From the book entitled: History of Roanoke County
(Virginia)
By George S. Jack, Edward Boyle Jacobs
Publisher: STONE, 1912
Page 208.
SAMUEL THOMAS RHODES
The subject of this sketch was born in Pascagoula, Mississippi,
February 6th, 1861, and is a son of Judge Rufus R. Rhodes and Martha
(Fisher) Rhodes.
Prior to the Civil War Judge Rhodes was on the Supreme Bench in
Louisiana and was appointed Commissioner of Patents for the Confederate
Government during the war.
Martha Fisher Rhodes came from a
distinguished North Carolina family. Samuel Thomas Rhodes was educated
at the Southwestern Presbyterian University, at Clarksville, Tennessee,
and for a few years was a cotton planter in his native state.
He has been engaged in the life insurance business for a great
many
years, being a graduate of an Actuarial School; he is familiar with
every branch of its most intricate details from a scientific as well as
agency standpoint. He was Manager for the New York Life Insurance
Company for a number of years, and the territory under his control
showed the greatest volume of business per capita, with less expense in
securing business per thousand, and the highest percentage in active
producing agents, in the Western Hemisphere. He resigned his position
with the New York Life to take the management of the National Life
Insurance Company, whose home office is at Montpelier, Vermont.

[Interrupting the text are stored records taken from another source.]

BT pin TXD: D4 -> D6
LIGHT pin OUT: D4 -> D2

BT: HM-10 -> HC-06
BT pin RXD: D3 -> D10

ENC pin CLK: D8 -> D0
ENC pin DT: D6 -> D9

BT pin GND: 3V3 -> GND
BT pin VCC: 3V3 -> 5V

His
office is the only, strictly speakmg, branch office maintained in
Roanoke by any company where money is loaned and settlements made on
policies for the company.
Samuel Thomas Rhodes accepted the managership of the National
Life
Insurance Company in 1904, when the company was but little known in
this section, with practically no agency representation, but his
agency, to-day, stands fifth in the United States in production, and is
continuously increasing.
This wonderful showing has been brought about by untiring energy,
honesty, and sound business methods. In May, 1909, the Company
appointed Samuel Bertram Rhodes, son of Samuel Thomas Rhodes, as
Manager with his father and the firm name was changed to Samuel T.
Rhodes & Son. He was only twenty-three years of age at the time of
his appointment and was the youngest manager ever appointed by the
National Life Insurance Company, and is to-day the youngest manager
under contract with the Company. Like his father, his information
about Life Insurance is accurate and comprehensive, and the experience
he obtained in the field and Comptroller's Department, fitted him well
to fill the responsible position he now holds.